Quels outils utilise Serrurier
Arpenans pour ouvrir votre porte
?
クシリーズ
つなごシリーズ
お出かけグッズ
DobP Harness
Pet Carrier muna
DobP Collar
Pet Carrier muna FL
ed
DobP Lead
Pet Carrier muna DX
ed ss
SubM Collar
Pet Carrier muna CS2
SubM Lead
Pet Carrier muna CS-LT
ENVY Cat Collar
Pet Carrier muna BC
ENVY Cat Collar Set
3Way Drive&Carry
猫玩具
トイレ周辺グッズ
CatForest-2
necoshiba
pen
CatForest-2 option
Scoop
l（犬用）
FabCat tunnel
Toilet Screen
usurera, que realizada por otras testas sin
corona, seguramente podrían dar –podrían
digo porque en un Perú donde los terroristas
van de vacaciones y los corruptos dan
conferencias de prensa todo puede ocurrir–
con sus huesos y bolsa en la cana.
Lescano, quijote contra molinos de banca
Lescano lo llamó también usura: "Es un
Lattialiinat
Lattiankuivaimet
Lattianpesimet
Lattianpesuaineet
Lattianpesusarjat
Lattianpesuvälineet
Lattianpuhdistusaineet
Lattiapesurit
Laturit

++++++++++++++++++++

• _TRY IT_
Report each line of the material above that contains the word "Lescano". Case counts, so a line matches only if the capitalization is the same.

• _OUTPUT BELOW_
Lescano, quijote contra molinos de banca
Lescano lo llamó también usura: "Es un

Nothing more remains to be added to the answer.